Saying Trump has attacked all five freedoms guaranteed by the First Amendment, Fratto told InsideSources it’s fair to call the mogul a fascist — and many other choice words. “I think he’s a racist,” Fratto said. “I think he’s bigoted. I think he’s xenophobic. Are there other words I’m missing?”
The sentiment didn’t go over well with Trump supporters.
“I think that’s very extremist,” David Eisen said when asked about the fascism accusations. “In 2004, [some critics said] Bush was a fascist. You can easily throw a term around.”
Eisen, who worked a Trump table wearing a hat with the mogul’s campaign slogan, “Make America Great Again,” told InsideSources he doesn’t blame his candidate for violence at rallies. In fact, he applauded Trump for not attending the Friday event, where he said the scuffles were an organized effort by protesters.
“If there’s going to be people looking for fights and that kind of stuff, looking to drown out the candidate at his own rally, you know, it’s a poor reflection on politics,” Eisen said.
He did acknowledge that Trump attracted violence because “he’s the most controversial” of the White House hopefuls, but said he’s unconcerned.
“He has has rallies that are 10, 20 times the size of everyone else’s rallies,” Eisen said of Trump. “At the end of the day, you’re going to get some bad apples in any bunch. … It’s a sheer numbers game.”
Fratto, unsurprisingly, had a different take, specifically about Chicago.
“I thought it was pretty ugly,” he said. “When you have a candidate that’s out there inciting physical violence between people attending events, that’s what you’re going to see. If he’s not going to take responsibility for it, it’s probably only going to get worse.”

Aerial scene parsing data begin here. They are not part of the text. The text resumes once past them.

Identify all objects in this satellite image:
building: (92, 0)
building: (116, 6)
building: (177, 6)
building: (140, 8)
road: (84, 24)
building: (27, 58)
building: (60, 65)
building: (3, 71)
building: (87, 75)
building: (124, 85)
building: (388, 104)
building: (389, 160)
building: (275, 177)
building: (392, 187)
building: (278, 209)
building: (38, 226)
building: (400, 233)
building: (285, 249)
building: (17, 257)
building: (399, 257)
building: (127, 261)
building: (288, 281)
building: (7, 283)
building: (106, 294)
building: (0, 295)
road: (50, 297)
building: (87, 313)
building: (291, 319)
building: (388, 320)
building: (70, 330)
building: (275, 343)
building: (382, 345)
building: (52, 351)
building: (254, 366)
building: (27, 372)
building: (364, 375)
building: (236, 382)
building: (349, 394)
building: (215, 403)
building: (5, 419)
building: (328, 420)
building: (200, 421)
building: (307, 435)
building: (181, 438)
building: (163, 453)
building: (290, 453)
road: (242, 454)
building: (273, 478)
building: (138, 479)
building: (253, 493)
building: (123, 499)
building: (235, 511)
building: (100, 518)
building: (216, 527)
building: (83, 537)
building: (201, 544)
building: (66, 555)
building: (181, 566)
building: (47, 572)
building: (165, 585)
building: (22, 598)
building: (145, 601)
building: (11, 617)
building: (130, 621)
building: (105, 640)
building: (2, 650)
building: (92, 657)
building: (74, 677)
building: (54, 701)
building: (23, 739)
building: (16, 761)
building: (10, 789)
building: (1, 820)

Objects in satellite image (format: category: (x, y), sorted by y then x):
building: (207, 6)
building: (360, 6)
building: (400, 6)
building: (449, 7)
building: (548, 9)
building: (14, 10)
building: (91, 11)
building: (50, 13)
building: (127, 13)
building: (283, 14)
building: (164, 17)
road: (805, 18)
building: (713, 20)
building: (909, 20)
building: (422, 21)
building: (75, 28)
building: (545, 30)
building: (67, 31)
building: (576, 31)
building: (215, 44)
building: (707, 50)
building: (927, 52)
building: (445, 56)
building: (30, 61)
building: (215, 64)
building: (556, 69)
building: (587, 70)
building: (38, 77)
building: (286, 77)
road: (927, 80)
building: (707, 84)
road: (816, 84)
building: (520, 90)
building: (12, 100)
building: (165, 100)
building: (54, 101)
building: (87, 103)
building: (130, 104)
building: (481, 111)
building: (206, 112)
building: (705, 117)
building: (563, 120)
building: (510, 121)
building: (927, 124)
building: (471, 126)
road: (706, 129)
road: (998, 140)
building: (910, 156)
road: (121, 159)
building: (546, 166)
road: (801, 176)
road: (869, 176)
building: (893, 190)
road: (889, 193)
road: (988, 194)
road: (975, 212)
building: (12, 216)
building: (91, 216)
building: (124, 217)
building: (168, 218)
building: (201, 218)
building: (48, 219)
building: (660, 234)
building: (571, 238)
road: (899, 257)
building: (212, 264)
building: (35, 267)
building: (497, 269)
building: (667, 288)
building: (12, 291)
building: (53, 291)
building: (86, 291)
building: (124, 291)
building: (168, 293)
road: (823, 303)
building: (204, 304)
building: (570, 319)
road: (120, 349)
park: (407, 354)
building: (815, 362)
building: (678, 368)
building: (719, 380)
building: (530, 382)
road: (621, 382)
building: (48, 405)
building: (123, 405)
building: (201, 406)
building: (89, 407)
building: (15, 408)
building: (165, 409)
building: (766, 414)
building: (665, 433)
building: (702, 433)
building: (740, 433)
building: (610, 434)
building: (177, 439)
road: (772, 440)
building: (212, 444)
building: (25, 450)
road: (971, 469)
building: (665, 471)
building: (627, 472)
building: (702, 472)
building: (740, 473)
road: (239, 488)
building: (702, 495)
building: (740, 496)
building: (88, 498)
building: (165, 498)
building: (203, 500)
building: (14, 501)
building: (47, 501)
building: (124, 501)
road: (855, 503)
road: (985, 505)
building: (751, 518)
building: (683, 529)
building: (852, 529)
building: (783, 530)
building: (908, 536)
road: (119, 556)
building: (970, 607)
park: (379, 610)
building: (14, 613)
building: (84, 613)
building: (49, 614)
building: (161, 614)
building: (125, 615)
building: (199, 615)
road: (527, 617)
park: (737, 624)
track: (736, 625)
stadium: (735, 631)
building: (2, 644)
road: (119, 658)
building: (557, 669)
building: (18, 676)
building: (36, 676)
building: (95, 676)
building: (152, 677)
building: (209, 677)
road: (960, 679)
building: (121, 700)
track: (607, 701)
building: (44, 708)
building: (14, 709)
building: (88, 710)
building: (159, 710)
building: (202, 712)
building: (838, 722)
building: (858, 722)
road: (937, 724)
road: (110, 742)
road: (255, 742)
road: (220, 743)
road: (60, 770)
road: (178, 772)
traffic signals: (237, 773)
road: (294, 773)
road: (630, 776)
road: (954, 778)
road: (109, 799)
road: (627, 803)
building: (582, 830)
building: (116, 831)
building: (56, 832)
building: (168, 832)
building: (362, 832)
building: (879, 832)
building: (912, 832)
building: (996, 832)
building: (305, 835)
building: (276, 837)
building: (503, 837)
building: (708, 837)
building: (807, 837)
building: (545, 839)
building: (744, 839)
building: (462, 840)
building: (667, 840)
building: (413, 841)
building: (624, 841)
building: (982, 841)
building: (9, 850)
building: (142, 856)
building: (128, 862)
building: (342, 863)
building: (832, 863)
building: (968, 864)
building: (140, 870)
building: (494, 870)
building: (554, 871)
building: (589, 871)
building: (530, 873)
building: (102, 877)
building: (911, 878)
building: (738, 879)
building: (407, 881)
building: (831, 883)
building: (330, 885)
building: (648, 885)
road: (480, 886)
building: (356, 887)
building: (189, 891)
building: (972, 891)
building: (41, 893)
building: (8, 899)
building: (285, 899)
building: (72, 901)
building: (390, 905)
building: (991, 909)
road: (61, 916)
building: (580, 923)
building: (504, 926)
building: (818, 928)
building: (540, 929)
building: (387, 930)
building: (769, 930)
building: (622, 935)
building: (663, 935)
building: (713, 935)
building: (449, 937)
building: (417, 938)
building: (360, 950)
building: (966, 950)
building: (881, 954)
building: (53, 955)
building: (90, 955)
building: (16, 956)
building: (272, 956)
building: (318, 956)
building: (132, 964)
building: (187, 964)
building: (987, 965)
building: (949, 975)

Fratto called Trump “not a guy who’s going to beat [Democratic presidential front-runner] Hillary Clinton” and voiced the objection of many Republicans that the mogul isn’t truly conservative. He said the Republican Party needs to return to its principles of free-market economics and limited government, neither of which Trump represents.
“It took a number of years to get to this point,” Fratto said. “It’s probably going to take a number of years to fix and restore what the party is. That’s not going to happen overnight, and there’s probably going to be a lot of upset people along the way.”
Some of the people it might upset are those Fratto wants to purge from its ranks. He said the GOP, “through a number of election cycles now, has been willing to accept the support of people who only have in common with the Republican Party their hatred of President Obama.” Asked if this hatred was based on the race of the first black president, he said he couldn’t say.
The 19 D.C. GOP delegates will travel to the Republican National Convention in Cleveland, Ohio, July 18-21.